Je codeert nu al een tijdje, en je bent eindelijk op het punt gekomen dat het begint te klikken. Je begrijpt hoe je klassen maakt, methoden aanroept, de documentatie leest en je code debugt.
Je zwengelt die volgende grote functie er in een mum van tijd uit!
Dan dringt het tot je door: Documentatie! Testen! O mijn god, wat heb ik gedaan!
Je hebt net de “Uitdaging van de Halfgevorderde Programmeur” meegemaakt – je zult er met oefening beter in worden, maar er zijn een paar dingen die je helpen.
1) Zoek een editor die je bevalt en leer hem gebruiken
Persoonlijk geef ik de voorkeur aan Emacs omdat al mijn tekstbewerking in buffers gebeurt in plaats van in vensters, zodat alles altijd gemakkelijk te vinden is, ongeacht aan welk bestand ik werk of waar ik me in dat bestand bevind.
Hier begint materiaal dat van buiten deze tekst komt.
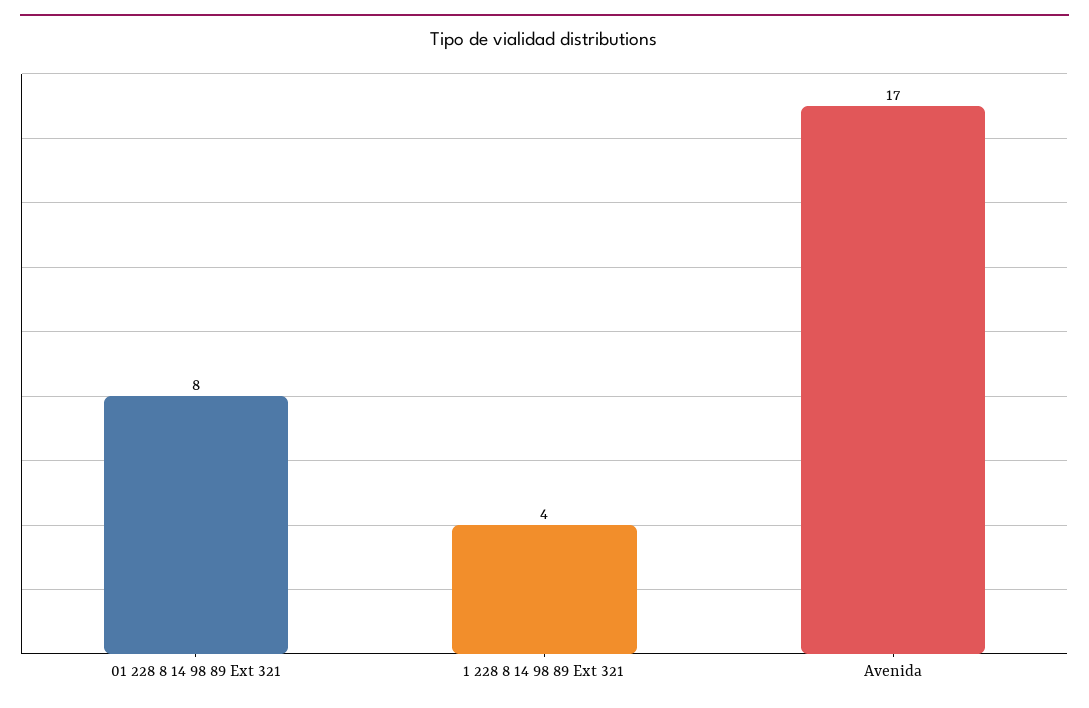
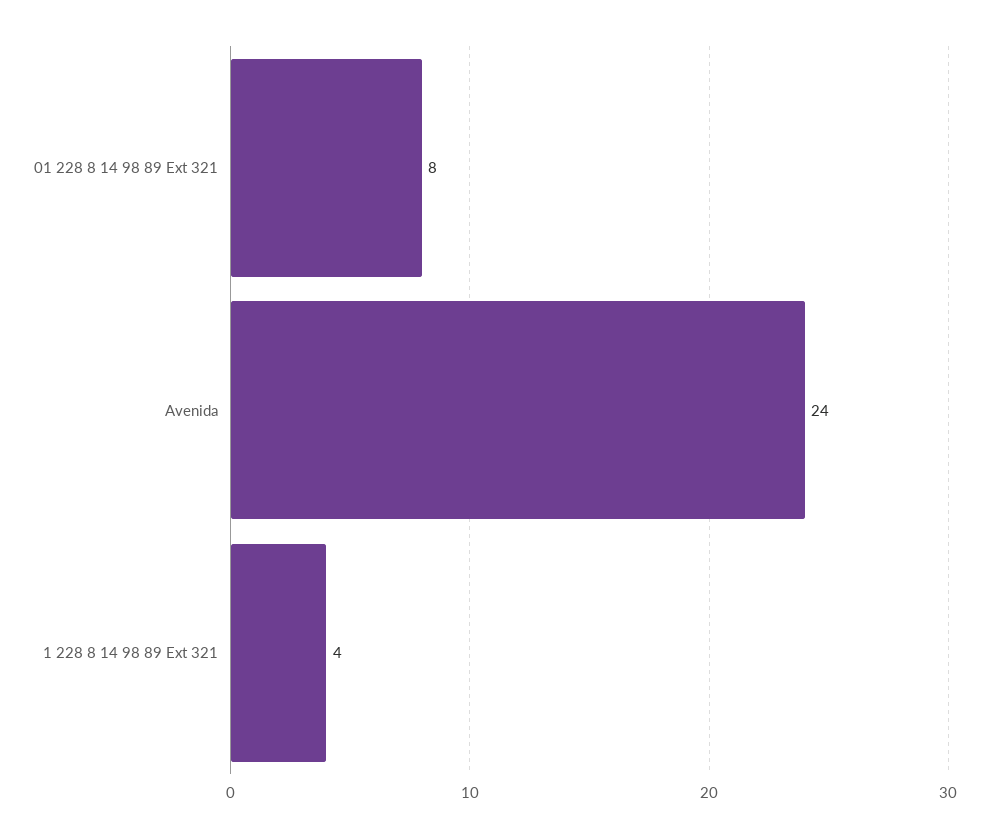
Avenida: 17 -> 24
Je hoeft ook niet veel tijd te besteden aan het leren van je editor als je iets in deeltijd doet – probeer er om de paar dagen een uur in te steken tot je er echt vertrouwd mee bent. Als Emacs niet je ding is, geen probleem – er zijn veel goede opties in de *nix wereld, maar als je op Windows zit stel ik Sublime Text voor.
2) Word goed met je debugger
Dit is een van de dingen die vooral anders zijn aan programmeren – het is niet gewoon wat woorden intikken en een resultaat krijgen. Het is kunnen volgen wat er gebeurt vanaf het moment dat de computer het programma begint uit te voeren tot het je uiteindelijk die waarde of dat voorwerp teruggeeft dat je zocht. Hoewel dit oefening vergt, helpt het gebruik van een debugger het proces te bespoedigen, omdat je daarmee vooruit kunt springen naar waar je maar wilt en op elk moment kunt bekijken welk deel van je code je interesseert.
3) Lees! Veel!
Lees vooral boeken of websites/blogs van mensen die al een tijdje meelopen, en lees ook buiten het programmeren. Deze mensen hebben veel verschillende manieren gezien om problemen op te lossen, veel interessante code geschreven door andere programmeurs in verschillende stijlen. Je leert er een heleboel handige trucjes van die je helpen je werk efficiënter te doen.
4) Raak betrokken bij open source projecten
Open bron is belangrijk omdat het een plek is waar beginners terecht kunnen en kunnen beginnen te leren hoe projecten in de echte wereld werken: Ze zijn rommelig! Er zijn meerdere medewerkers die de dingen allemaal net iets anders doen! Mensen kibbelen op mailinglijsten! Software wordt onder verschillende licenties uitgebracht om verschillende redenen! Dit is niet de academische ivoren toren – dit is programmeren op zijn best.
Als je niet weet waar je moet beginnen, probeer dan wat kleinere problemen bij gevestigde projecten aan te pakken. Er worden Open Source vrijdagen georganiseerd door GitHub om beginners te helpen betrokken te raken, en je kunt altijd kijken wat voor problemen mensen op het project zelf hebben geopend als er een actieve gemeenschap is.
5) Leer hoe je profiling tools gebruikt
Profiling helpt je uit te zoeken waar je programma zijn tijd aan besteedt, zodat je je kunt concentreren op het sneller maken ervan zonder al te veel moeite te verspillen. Zelfs als je net met programmeren begint, is de kans groot dat er al een profiler op je computer geïnstalleerd is – probeer er een te zoeken met de naam “time” of iets dergelijks. Als al het andere mislukt, Google dan eens rond of iemand er een geschreven heeft in je voorkeurstaal en plaats een link in de commentaren!
6) Oefen met het schrijven van leesbare code
In welke taal je ook schrijft, houd de stijl zo consequent mogelijk als je gaat. Dat betekent dat je overal spaties en accolades omheen gebruikt, en het betekent dat je een opmaakconventie kiest (bv. whitespace-significant of niet) en je daar dan de hele tijd zonder uitzondering aan houdt. Consistentie is gemakkelijker te begrijpen voor mensen die je code lezen – ze hoeven niet elke keer dat ze een bestand openen uit te zoeken hoe het er uit moet zien!